#### PROBLEM TO SOLVE:
Find every line in the entries that holds the string "only" and report it.

#### DATA EXCERPTS:
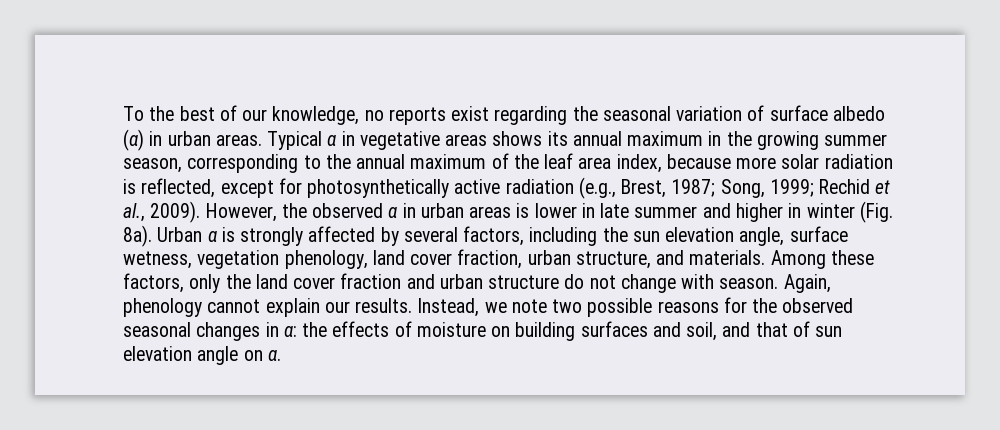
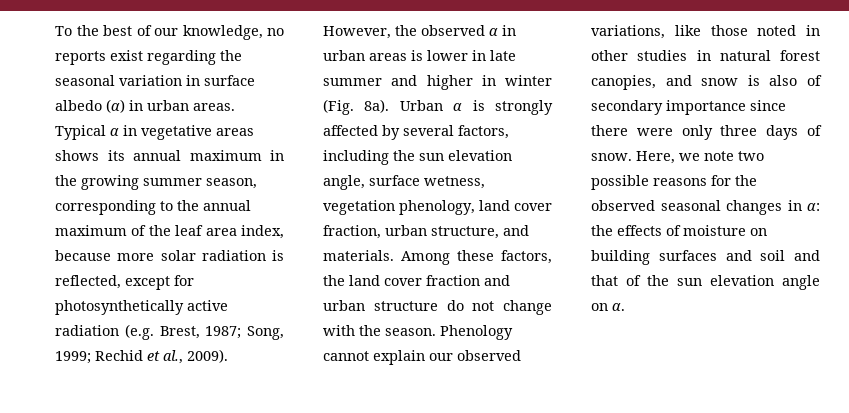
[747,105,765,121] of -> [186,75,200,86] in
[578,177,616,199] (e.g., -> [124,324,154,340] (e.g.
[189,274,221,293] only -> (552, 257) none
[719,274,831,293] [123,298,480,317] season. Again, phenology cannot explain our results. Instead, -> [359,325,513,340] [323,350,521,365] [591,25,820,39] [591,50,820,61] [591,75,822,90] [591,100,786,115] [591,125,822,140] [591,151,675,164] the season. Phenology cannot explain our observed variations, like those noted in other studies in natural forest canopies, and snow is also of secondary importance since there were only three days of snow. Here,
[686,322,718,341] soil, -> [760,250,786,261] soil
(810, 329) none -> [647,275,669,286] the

#### SOLUTION TO THE PROBLEM:
[189,274,221,293] only -> (552, 257) none
[719,274,831,293] [123,298,480,317] season. Again, phenology cannot explain our results. Instead, -> [359,325,513,340] [323,350,521,365] [591,25,820,39] [591,50,820,61] [591,75,822,90] [591,100,786,115] [591,125,822,140] [591,151,675,164] the season. Phenology cannot explain our observed variations, like those noted in other studies in natural forest canopies, and snow is also of secondary importance since there were only three days of snow. Here,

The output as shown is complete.